DIRECTIONS FOR THIS TASK: List all lines of the data that include the string "Kipnos".

SUPPLIED ENTRIES:
• • • • •

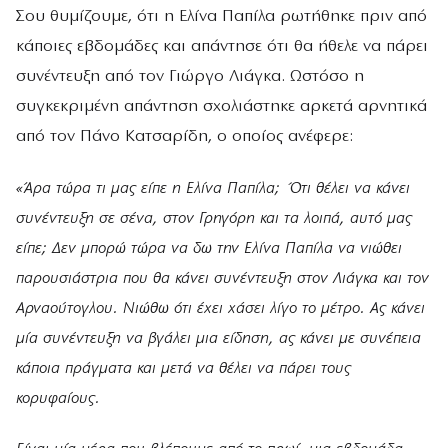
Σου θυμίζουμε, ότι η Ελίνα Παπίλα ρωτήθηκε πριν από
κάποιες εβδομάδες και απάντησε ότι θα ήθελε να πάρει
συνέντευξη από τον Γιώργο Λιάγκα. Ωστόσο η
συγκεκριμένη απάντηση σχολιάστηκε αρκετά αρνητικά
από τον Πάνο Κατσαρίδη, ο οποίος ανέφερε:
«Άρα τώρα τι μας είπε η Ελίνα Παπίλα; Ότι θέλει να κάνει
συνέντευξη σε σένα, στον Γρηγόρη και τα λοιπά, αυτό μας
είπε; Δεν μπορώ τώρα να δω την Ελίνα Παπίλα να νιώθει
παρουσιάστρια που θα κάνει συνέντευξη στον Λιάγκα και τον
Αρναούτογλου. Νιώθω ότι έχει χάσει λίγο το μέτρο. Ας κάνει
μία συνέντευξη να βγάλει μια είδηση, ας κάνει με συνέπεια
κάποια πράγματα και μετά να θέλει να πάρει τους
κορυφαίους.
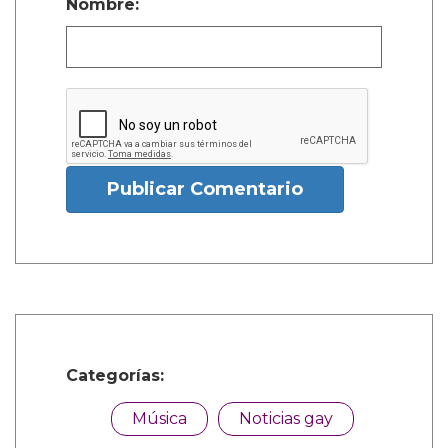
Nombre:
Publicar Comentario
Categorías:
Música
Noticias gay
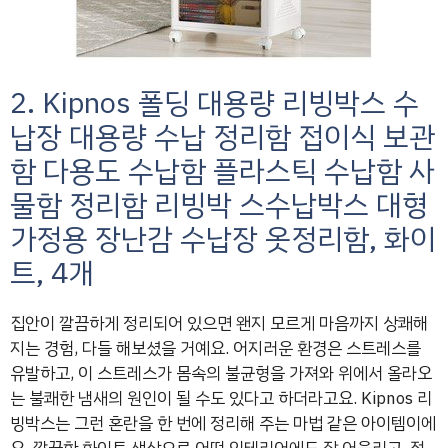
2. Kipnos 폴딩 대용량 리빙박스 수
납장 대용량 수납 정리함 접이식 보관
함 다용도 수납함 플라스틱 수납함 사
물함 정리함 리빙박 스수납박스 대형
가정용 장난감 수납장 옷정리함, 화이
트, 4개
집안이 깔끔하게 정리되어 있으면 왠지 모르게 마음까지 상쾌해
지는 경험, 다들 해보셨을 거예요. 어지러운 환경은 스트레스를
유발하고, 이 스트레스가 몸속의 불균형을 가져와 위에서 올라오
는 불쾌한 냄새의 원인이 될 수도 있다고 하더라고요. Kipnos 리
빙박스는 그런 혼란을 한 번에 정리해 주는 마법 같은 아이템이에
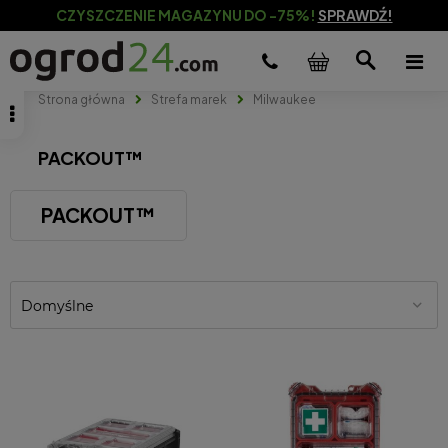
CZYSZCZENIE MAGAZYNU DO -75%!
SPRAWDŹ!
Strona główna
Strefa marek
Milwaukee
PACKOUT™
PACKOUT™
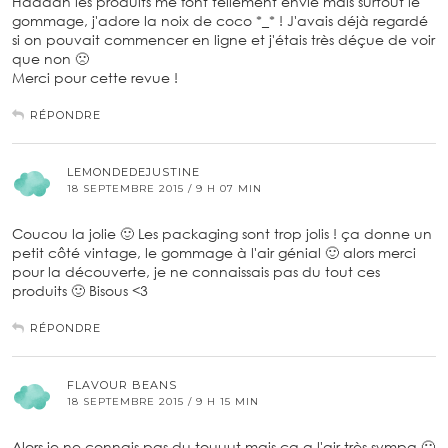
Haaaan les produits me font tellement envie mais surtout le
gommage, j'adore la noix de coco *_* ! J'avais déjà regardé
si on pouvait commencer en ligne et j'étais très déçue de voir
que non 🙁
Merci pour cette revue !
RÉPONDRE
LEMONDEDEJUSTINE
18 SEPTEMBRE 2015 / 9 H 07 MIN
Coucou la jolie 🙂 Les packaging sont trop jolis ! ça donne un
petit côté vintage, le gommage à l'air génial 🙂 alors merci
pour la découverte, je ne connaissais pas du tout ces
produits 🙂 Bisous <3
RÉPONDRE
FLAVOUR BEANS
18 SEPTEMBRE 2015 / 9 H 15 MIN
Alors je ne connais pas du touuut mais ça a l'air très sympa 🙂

• • • • •

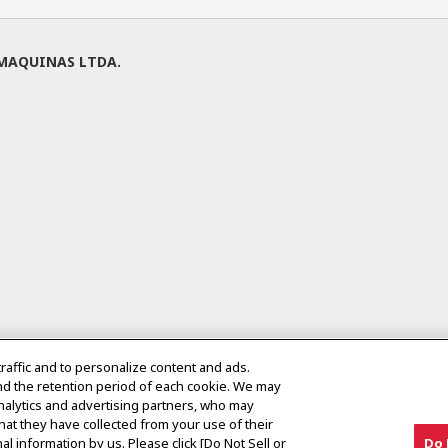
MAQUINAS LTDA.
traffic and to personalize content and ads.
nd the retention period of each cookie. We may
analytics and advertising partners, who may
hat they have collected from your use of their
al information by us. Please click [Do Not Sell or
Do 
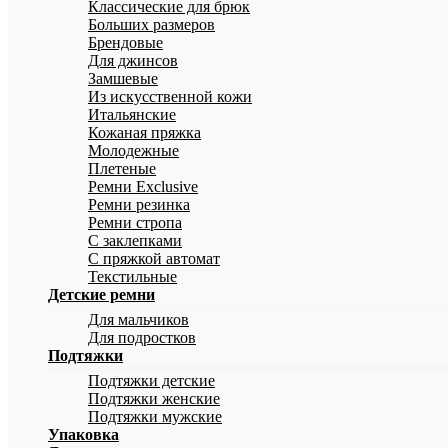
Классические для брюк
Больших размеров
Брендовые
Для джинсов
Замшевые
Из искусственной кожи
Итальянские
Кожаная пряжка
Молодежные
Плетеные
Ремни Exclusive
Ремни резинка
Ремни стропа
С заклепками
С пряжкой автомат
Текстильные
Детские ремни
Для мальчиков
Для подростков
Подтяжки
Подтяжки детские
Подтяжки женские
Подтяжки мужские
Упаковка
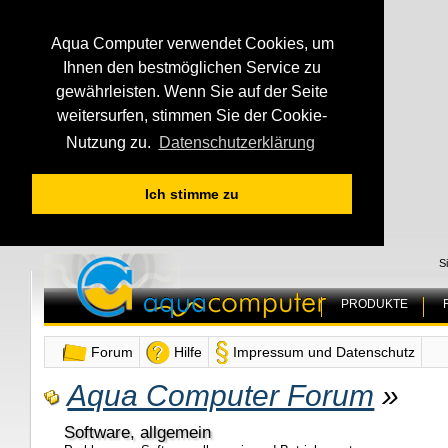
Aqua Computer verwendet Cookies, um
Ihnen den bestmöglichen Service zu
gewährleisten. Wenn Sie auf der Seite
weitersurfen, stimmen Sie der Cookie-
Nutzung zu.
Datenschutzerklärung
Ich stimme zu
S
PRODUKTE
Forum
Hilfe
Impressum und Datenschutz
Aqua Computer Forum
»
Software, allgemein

• • • • •

SOLVED PROBLEM:
2. Kipnos 폴딩 대용량 리빙박스 수
는 불쾌한 냄새의 원인이 될 수도 있다고 하더라고요. Kipnos 리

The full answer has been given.